20/01/2024

De que país(es) nos falam eles?

[Nota prévia: solicito e agradeço que o post seja lido com a indulgência e condescendência com que lêem outros de sensibilidade e conclusões diferentes ou opostas. Das gravuras anexas cada qual que tire as suas conclusões - eu desobrigo-me.]

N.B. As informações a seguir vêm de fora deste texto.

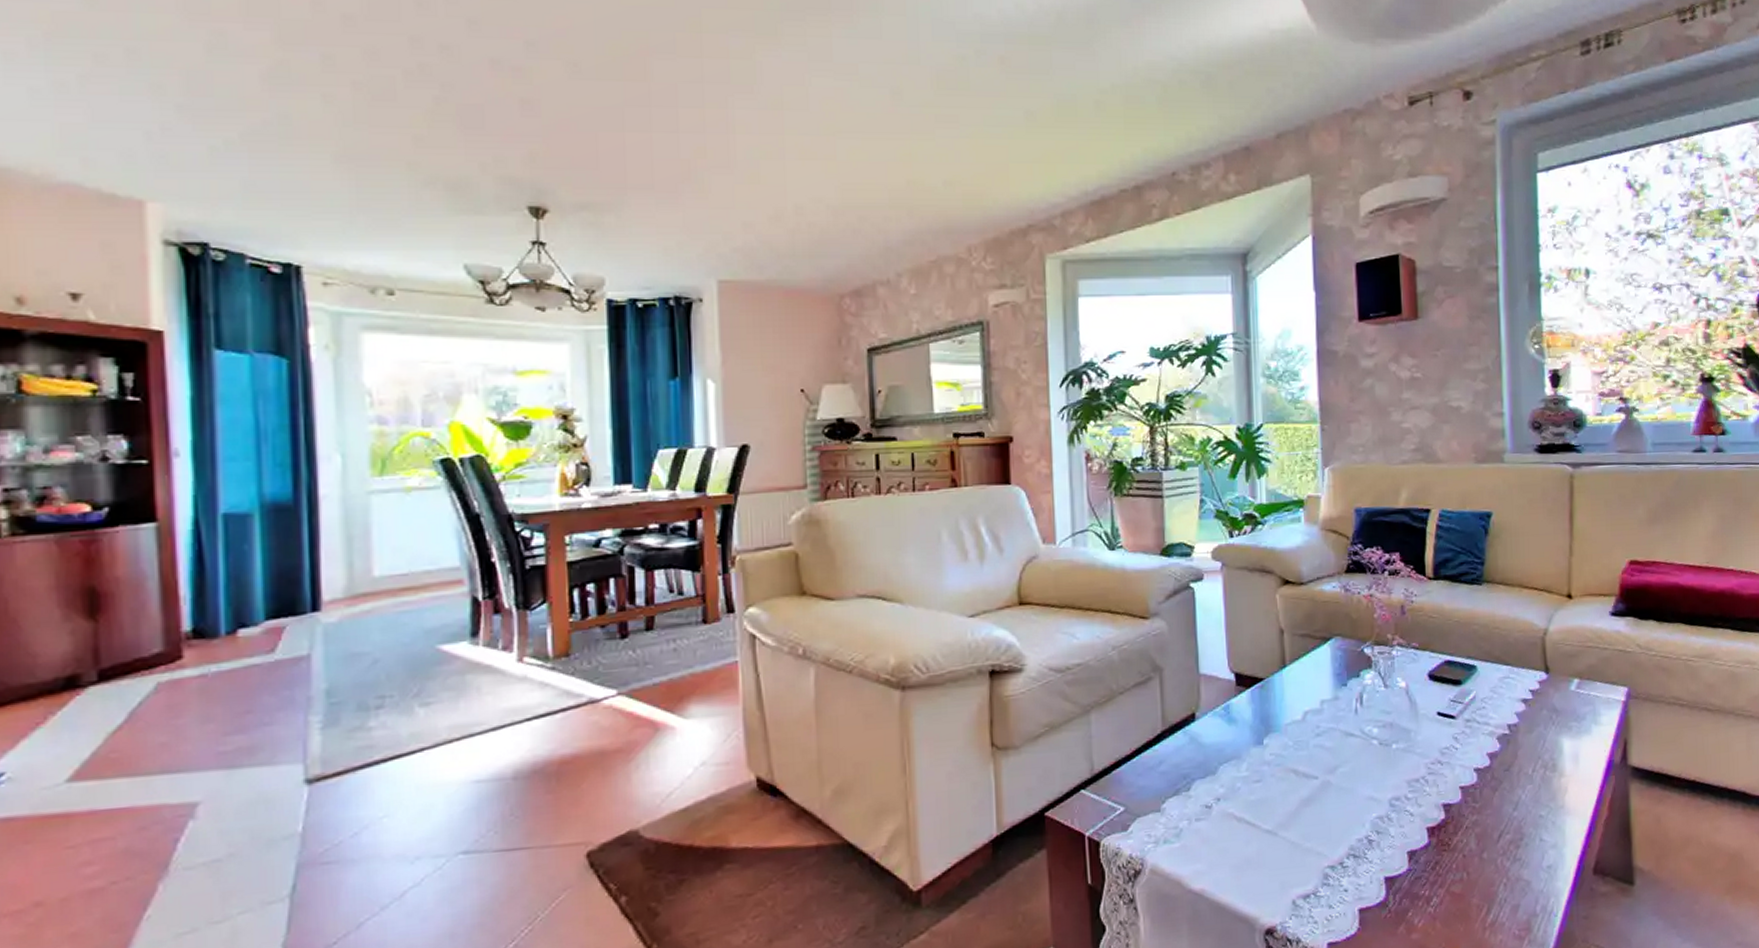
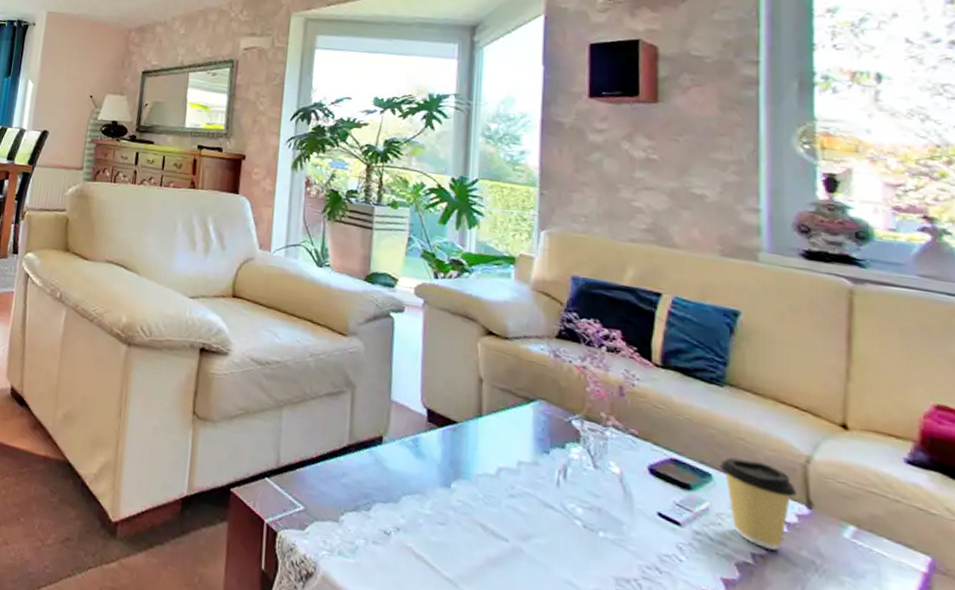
coffee cup: none [1482,644,1539,718] -> present [719,457,798,551]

Falam-nos de algo que, na realidade, não existe. E se por acaso aludem à necessidade do restabelecimento de uma pequena série de valores que, para as gerações nascidas no dealbar do séc. XXI, representam «zero»; para os próprios são o ramerrame. Teoricamente podiam abster-se de as fazerem, mas, de facto é-lhes impossível não as fazer. Além do mais há que reconhecer(-lhes) a óbvia desorientação e impotência perante o manancial de solicitações e exigências de toda a ordem e natureza mercê da comum deficiência de 'envergadura' na compreensão, pior, na antecipação das tremendas dinâmicas em relação às quais são em rigôr alheios. No seio destas obviedades há uma outra, vital, e que simplificando resumiria assim: constatada a falência da vontade e a ausência de empenho opta-se pela sacramental ou melhor, a oportunista inércia dos condenados. Depois o desespero leva-os a decisões (ou intenções) ridículas. Com que olhos se pode apreciar a decisão de Macron em pôr as crianças e pré-adolescentes, de ora em diante, nas escolas, a cantar «A Marselhesa»? Quem simultaneamente anda mundo afora rogando compreensão e perdão dos 'desmandos' franceses! Mas como fizeram eles este caminho? Quem acolheu Khomeini? Onde se refugiou o ‘imperador’ Bokassa? [Toca pois a receber os agradecimentos] Quem ao mesmo tempo propõe e dá respaldo a decisões na UE de uniformização, globalizantes! (desconsiderando que o contrário, os nacionalismos, já são aparentemente infactíveis)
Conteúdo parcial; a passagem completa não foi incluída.